A ticking countdown of days, hours, minutes and seconds normally indicates an event of significant importance. For example, when featured in movies, the detonation of a bomb that threatens the entirety of human existence is often preceded by ominous shots of a countdown clock attached to a complex series of wires. Countdowns are also great for holidays (see: New Year's Eve), sporting events and space shuttle launches. Countdowns are a big deal, OK?

But in comparison to these worldwide events, countdowns seem a little excessive when applied to something as relatively insignificant as the Royal Wedding of Prince William of Wales and Kate Middleton.

Perhaps something is wrong with me, but I never bought into the royal fairy tale story; regardless, the anticipation for the world's most structured and excessive event has been building to hysterical levels since the original engagement announcement. Countless articles and websites have been created with the sole purpose of discussing and covering the wedding, exhausting every minute detail of the procession.

This obsessive frenzy has also yielded multiple variations of the Royal Wedding Countdown Clock, a downloadable application that enables the user to have a desktop clock that ticks away at the time remaining before the big day. I suppose I would describe it all as "thrilling" if I didn't have a deep respect for the English language and wanted to abuse the word.

The wedding, to be held on April 29, 2011, represents one of the most extravagant and excessive events of the year thus far. If TLC's "Say Yes to the Dress" teaches us anything about modern weddings (and the craziness of ladies in dresses), it is that the cost of a wedding often exceeds the yearly earnings of an average American household. Taken to a royal level, then, this overindulgence can make poor plebian heads spin. Estimates place the total cost of the British government−funded wedding at a whopping $48 million.

I won't even pretend to draw a parallel to the number of Tufts tuitions that sum could buy; making my readers cry is not my primary goal. In addition to the overt cost of the wedding itself, the decision to make April 29 a British national holiday will cost the country an additional $9.6 billion in forgone business. "Exorbitant" doesn't even begin to cover it.

A saving grace to this glut is the couple's gift policy.
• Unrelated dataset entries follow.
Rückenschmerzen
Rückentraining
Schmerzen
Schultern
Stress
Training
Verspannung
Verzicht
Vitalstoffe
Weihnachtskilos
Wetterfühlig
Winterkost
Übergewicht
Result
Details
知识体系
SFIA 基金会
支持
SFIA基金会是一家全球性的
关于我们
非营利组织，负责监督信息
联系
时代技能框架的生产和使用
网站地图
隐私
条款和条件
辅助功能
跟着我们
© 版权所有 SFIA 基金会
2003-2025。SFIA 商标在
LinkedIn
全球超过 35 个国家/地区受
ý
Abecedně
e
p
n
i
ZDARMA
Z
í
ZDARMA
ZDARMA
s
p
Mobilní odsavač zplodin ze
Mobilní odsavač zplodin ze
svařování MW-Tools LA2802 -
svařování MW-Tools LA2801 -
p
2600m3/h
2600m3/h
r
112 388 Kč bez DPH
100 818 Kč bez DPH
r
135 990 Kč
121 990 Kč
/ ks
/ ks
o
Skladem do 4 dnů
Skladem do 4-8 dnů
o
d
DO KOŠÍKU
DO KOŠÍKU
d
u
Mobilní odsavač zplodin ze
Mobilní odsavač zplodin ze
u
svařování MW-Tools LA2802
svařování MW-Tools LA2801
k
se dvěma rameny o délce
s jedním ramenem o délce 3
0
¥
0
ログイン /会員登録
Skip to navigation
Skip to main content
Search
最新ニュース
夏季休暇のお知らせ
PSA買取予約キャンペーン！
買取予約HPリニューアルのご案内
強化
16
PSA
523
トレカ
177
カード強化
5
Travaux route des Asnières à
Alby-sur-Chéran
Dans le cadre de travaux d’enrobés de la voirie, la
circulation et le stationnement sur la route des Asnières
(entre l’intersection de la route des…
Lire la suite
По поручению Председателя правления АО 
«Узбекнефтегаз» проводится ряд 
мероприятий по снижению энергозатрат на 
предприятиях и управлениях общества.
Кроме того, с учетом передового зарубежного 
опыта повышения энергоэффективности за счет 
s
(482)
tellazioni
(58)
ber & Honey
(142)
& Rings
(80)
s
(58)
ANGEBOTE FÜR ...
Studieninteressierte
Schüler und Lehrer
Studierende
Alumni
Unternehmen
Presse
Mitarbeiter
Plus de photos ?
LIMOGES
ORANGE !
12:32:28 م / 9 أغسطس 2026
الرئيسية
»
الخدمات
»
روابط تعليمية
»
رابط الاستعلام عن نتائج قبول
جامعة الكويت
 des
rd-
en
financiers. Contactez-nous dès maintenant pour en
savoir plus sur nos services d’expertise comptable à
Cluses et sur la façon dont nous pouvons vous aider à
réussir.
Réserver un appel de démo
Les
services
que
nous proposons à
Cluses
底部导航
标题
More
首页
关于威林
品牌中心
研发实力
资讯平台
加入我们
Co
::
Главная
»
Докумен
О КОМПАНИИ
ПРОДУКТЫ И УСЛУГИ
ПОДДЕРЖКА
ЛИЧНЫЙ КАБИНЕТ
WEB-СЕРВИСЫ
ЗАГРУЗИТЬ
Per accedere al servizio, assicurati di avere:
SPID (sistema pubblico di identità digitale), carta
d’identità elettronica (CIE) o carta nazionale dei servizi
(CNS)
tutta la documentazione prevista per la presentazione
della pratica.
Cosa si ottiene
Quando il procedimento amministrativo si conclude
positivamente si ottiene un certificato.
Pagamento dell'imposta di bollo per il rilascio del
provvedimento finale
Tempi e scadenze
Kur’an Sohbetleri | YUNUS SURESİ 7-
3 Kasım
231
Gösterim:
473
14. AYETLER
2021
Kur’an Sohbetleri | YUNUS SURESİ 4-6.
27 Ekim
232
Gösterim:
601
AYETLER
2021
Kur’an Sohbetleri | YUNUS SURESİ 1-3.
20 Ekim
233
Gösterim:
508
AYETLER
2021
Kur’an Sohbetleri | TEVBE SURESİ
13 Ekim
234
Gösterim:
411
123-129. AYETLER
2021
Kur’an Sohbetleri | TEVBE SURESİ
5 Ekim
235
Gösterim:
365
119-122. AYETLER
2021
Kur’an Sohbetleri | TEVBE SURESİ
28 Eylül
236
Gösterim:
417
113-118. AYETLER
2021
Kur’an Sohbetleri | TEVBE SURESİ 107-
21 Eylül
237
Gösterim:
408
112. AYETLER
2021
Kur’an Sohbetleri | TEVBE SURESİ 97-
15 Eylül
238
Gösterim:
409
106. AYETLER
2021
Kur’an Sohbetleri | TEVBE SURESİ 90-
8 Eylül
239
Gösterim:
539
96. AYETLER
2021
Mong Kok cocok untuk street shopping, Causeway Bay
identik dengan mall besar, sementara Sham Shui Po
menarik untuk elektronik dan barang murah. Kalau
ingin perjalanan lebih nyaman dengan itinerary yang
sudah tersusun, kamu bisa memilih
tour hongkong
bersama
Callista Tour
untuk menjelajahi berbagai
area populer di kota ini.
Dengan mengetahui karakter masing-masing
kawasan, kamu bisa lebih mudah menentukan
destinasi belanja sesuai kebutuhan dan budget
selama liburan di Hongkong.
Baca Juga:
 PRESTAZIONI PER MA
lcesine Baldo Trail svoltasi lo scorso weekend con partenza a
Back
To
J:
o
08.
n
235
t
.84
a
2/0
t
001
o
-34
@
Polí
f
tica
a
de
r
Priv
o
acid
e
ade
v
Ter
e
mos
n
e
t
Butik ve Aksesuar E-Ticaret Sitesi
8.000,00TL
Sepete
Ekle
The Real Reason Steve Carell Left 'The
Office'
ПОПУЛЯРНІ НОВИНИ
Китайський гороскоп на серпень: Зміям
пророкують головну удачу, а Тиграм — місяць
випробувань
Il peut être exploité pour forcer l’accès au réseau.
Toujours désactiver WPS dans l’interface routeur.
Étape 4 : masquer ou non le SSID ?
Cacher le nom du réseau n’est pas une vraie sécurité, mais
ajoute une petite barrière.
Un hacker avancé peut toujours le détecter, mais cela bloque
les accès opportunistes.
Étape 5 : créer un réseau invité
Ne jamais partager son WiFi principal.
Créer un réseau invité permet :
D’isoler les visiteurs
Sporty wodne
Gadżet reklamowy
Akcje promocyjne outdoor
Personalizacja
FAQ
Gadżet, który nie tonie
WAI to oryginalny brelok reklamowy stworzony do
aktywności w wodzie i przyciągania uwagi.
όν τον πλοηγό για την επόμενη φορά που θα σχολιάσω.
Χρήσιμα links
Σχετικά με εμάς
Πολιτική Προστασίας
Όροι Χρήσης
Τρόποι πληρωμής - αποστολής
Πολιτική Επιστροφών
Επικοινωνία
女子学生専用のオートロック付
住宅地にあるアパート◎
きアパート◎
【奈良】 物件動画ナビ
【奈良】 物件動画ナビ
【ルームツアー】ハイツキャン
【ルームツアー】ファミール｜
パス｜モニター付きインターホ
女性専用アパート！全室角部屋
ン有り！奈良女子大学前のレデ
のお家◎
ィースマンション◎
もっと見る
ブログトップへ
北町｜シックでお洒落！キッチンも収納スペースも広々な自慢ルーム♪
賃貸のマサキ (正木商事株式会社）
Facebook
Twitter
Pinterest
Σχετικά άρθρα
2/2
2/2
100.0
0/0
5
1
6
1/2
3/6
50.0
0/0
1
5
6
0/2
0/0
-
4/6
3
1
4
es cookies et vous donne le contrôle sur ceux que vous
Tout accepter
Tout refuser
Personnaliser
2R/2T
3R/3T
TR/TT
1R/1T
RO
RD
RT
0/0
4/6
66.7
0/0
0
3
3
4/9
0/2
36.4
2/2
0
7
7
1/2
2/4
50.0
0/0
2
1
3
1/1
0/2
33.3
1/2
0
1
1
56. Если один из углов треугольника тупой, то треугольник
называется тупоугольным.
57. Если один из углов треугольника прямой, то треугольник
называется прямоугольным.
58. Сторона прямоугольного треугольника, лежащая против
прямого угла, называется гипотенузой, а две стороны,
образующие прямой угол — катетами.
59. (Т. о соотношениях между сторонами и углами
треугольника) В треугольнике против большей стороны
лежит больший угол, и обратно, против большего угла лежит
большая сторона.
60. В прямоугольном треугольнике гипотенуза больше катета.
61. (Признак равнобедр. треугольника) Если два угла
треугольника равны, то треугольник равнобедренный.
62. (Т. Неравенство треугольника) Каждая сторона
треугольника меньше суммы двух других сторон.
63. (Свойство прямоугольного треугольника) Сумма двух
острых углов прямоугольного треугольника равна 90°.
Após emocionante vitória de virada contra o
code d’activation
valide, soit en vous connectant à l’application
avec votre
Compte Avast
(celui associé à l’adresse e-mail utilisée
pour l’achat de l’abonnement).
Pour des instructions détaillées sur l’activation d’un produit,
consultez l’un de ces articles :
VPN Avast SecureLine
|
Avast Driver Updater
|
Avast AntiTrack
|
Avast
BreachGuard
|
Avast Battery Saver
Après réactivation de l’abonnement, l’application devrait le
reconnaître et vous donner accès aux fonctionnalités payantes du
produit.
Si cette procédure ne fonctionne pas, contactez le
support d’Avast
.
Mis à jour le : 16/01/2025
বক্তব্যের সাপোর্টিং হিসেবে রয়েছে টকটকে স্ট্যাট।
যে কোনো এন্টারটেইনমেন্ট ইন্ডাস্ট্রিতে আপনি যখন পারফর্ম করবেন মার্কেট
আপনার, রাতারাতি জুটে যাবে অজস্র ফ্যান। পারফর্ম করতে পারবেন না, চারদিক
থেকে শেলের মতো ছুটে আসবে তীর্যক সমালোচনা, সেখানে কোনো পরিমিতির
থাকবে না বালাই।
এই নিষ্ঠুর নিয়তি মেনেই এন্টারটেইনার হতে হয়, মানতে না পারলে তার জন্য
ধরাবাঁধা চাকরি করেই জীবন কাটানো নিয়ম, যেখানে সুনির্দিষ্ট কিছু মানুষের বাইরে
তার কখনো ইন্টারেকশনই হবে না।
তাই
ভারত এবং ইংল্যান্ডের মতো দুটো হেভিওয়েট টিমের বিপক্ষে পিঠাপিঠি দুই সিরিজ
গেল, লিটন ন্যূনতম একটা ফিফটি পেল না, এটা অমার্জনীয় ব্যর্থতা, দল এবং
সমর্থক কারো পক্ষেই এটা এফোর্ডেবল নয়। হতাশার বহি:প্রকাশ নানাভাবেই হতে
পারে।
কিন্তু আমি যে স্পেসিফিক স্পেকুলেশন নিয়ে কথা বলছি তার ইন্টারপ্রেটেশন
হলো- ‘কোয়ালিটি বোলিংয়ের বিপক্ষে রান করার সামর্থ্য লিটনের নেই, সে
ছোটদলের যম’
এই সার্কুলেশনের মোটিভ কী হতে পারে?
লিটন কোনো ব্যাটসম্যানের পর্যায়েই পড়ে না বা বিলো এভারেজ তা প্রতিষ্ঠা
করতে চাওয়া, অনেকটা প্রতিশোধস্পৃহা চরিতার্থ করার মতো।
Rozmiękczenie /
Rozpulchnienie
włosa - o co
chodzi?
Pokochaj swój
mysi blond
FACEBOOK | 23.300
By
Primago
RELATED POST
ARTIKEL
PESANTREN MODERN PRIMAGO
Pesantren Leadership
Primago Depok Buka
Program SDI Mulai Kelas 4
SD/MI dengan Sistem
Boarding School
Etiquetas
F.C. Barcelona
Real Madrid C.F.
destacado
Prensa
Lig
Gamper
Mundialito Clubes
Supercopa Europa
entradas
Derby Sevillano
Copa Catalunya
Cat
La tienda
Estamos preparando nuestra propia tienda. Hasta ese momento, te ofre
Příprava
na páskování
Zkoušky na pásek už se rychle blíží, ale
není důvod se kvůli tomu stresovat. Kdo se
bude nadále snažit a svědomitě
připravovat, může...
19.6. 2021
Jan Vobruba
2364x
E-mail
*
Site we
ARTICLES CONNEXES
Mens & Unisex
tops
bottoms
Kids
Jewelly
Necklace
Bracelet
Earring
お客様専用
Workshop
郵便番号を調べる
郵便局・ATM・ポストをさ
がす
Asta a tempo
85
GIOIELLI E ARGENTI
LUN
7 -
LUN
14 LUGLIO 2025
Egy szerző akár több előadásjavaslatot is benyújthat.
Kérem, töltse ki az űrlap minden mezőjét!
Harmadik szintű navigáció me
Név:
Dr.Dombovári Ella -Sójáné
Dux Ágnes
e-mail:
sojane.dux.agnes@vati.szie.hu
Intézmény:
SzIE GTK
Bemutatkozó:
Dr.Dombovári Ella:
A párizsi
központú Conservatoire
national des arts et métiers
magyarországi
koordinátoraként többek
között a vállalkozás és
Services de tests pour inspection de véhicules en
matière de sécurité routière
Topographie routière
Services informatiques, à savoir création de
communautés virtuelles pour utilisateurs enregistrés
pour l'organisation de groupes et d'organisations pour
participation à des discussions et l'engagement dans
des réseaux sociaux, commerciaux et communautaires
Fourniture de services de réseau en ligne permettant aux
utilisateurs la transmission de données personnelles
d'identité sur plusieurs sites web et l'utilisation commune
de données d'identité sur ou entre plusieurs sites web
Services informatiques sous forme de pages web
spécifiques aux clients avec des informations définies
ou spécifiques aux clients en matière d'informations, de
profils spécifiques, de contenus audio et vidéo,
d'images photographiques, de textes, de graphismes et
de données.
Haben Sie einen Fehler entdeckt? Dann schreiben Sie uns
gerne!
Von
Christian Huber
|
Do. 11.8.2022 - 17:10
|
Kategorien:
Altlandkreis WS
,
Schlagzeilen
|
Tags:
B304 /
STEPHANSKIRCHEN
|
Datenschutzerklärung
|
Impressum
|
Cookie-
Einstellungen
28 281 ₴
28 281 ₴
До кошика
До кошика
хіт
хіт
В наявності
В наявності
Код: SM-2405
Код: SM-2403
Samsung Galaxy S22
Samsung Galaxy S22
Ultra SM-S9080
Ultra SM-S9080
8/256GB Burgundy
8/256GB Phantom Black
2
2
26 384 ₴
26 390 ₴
Instead of registering at the royal equivalent of Crate & Barrel, they have requested gift−givers to donate to a variety of charities in a sign of good will toward the world. I suppose I would be more touched by their seeming generosity if they had scaled back on the grandiose nature of the entire ceremony; then again, if the royal family doesn't make the world feel inferior with its exhibitions of wealth, who will?

I understand the charm and, to some extent, the appeal of a fairy tale wedding. I also cannot blame Prince William and Kate Middleton entirely for this spectacle; pressures from their family, their country and every envious individual in the world escalate their special day and add further absurdity. What I can say is that something of love is missing from this wedding. Every detail of the cake's icing is broadcast to the millions of eager followers; every minute of the ceremony obsessively outlined and analyzed to the point of exhaustion. Isn't the true beauty of a marriage the joining of souls in love? Isn't there something to be said for the way she makes his heart jump or the crooked smile of his that makes her laugh?

I guess I'm more of a romantic than my criticisms would make me seem and more human than this writer's shell permits.